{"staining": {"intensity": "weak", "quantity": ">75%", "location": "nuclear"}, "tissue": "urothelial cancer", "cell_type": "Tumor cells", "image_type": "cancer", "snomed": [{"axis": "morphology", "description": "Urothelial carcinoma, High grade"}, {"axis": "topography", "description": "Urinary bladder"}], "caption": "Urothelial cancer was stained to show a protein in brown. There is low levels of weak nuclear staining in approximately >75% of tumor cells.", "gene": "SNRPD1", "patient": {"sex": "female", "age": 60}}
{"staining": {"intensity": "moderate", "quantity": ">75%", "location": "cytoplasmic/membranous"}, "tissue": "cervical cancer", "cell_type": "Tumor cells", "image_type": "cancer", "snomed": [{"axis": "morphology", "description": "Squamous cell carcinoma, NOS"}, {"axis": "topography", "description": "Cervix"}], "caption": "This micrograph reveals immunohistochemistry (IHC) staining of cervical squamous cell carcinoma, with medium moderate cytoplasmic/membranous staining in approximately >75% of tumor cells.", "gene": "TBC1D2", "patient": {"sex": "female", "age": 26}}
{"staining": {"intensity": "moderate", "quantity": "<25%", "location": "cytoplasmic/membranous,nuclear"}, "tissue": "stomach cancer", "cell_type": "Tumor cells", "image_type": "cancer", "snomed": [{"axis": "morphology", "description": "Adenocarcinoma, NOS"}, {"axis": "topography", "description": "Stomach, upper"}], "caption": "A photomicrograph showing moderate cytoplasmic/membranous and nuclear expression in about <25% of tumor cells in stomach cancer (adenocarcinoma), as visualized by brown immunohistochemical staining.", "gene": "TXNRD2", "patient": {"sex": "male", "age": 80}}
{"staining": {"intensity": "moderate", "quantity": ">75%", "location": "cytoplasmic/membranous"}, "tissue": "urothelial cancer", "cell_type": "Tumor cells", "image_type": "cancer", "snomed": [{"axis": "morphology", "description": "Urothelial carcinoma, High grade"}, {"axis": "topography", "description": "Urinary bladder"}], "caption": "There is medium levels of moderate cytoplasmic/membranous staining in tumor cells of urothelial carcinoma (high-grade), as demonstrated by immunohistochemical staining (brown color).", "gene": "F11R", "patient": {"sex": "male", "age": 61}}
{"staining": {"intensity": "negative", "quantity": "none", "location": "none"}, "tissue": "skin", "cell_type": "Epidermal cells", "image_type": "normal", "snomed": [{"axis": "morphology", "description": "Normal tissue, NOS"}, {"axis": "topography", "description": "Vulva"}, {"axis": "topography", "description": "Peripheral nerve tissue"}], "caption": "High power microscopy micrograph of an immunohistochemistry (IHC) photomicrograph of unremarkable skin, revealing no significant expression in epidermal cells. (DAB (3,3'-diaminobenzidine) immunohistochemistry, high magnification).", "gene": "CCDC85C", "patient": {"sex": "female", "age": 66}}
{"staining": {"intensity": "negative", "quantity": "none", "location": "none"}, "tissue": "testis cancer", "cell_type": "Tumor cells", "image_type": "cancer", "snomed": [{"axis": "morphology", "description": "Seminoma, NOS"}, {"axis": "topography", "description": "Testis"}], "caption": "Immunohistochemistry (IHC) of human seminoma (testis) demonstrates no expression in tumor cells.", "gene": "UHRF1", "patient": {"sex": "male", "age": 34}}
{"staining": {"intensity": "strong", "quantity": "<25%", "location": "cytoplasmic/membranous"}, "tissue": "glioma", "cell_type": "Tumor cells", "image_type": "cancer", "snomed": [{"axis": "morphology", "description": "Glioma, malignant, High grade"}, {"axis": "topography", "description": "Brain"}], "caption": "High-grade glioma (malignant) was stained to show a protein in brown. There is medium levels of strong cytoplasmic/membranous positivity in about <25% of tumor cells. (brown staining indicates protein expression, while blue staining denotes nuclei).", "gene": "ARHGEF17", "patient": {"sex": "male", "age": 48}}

· · · · · · ·

DESCRIPTION OF THE TASK: Each line of the records, from the opening one through the line holding "micrograph reveals immunohistochemistry", should be restated word for word, with nothing else in the answer.

ANSWER TO THE PROBLEM:
{"staining": {"intensity": "weak", "quantity": ">75%", "location": "nuclear"}, "tissue": "urothelial cancer", "cell_type": "Tumor cells", "image_type": "cancer", "snomed": [{"axis": "morphology", "description": "Urothelial carcinoma, High grade"}, {"axis": "topography", "description": "Urinary bladder"}], "caption": "Urothelial cancer was stained to show a protein in brown. There is low levels of weak nuclear staining in approximately >75% of tumor cells.", "gene": "SNRPD1", "patient": {"sex": "female", "age": 60}}
{"staining": {"intensity": "moderate", "quantity": ">75%", "location": "cytoplasmic/membranous"}, "tissue": "cervical cancer", "cell_type": "Tumor cells", "image_type": "cancer", "snomed": [{"axis": "morphology", "description": "Squamous cell carcinoma, NOS"}, {"axis": "topography", "description": "Cervix"}], "caption": "This micrograph reveals immunohistochemistry (IHC) staining of cervical squamous cell carcinoma, with medium moderate cytoplasmic/membranous staining in approximately >75% of tumor cells.", "gene": "TBC1D2", "patient": {"sex": "female", "age": 26}}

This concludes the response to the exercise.